Changes

Jump to: navigation, search

Solipsist Development

2,863 bytes added, 00:46, 11 November 2012
How To Compile on OS X
[[Home | <<< back to Wiki Home]]
 
==pocket sphinx by hand==
my pocketsphinx:
<code>
~/supercollider/solipsist/binaries/pocketsphinx-osx-continuous\
-hmm ~/supercollider/solipsist/data/models/hmm/en_US/hub4wsj_sc_8k -dict\
~/supercollider/solipsist/data/models/script/script.dic\
-lm ~/supercollider/solipsist/data/models/script/script.lm\
-infile robertrauschenberg1_rs.wav
</code>
default pocketsphinx:
<code>
pocketsphinx_continuous -hmm ~/supercollider/solipsist/data/models/hmm/en_US/hub4wsj_sc_8k\
-dict ~/supercollider/solipsist/data/models/script/script.dic\
-lm ~/supercollider/solipsist/data/models/script/script.lm\
-infile robertrauschenberg1_rs.wav
</code>
 
==Proposal - Solipsist ==
I have been working with voice recognition technologies and Mel Bochner's text 'Serial Art, Systems, Solipsism', developing a device for performance and exchange between human and computer. The device consists of a microphone, speech recognition system, software, and a receipt printer. The format of the conversation is an dialog between human voice and printed receipts in text--the system transcribes (and validates) what it hears in terms of the words it knows. As is characteristic of voice recognition, face recognition, and other kinds of machine perception that operate within explicitly defined or statistically trained spaces of "perception", this is a solipsistic system, "denying the existence of anything outside the confines of its own mind" (Bochner, 1967). This character of the solipsist is one Mel Bochner evoked to describe the autonomy and denial of external reference in minimalist sculpture of the 1960s, but which I find particularly appropriate to describe current "smart" technologies--ultimately the agency of the system still comes down to whatever agency the programmers have embedded in it, a sort of ventriloquism. This idea of a closed, narrowly parameterized space of perception in the machine is an interesting model for (and contrast to) issues of language, vocabulary, and free expression in humans--an exploration I intend to pursue through this project.
+ + + +
What to do
a) In the Solipsist wiki page, what components make up the device?
b) Continue the Solipsist wiki page from the point where it ends.

Dataset section
+ + + +
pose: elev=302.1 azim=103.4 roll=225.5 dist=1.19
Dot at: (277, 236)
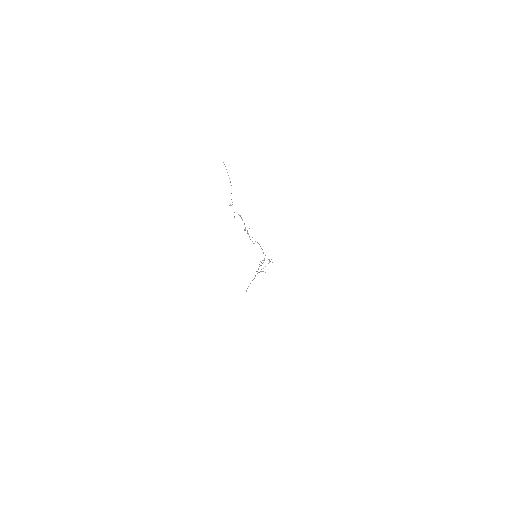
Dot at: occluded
+ + + +
Answers for this exercise
a) A microphone, a speech recognition system, software, and a receipt printer.

b)
Finally, I need to address sonic properties of the piece and its time course as a composition. The voice of the viewer as they speak into the microphone is one sound source in the system, and the receipt printer has a very assertive (and retro) dot-matrix-ey sound as it prints out text and cuts rolls of paper. I need to make some decisions about how to use the sounds of the speaker and the printer over the course of the piece. Also, will I add in additional sound sources such as more printers, pre-recorded voices, voices of past participants, or processed sounds? There are additional possibilities here for rhythmic exchanges between the percussive sound of the printer and the speaker, for long pauses, silences, and repetitions. Additionally, I need to establish some overall arc for the piece--does an encounter with the system travel through to one pre-ordained conclusion? Are there multiple branching possibilities that change depending on what the viewer says and how they respond to the printouts? Finally there is a relationship to be explored between speech as text and speech as sound--a parallel to the roles of printing as text and printing as sound. The fundamental distinctions between text, sound, and speech as kinds of communication and expression can be ripe territory for exploration. I suspect that these conceptual and compositional questions will occupy most of my time this quarter and comprise the bulk of the work that I need to do.
 
Where else do we do this sort of projection and anthropomorphism? (projecting psychology or attributing intention to non-intelligent systems)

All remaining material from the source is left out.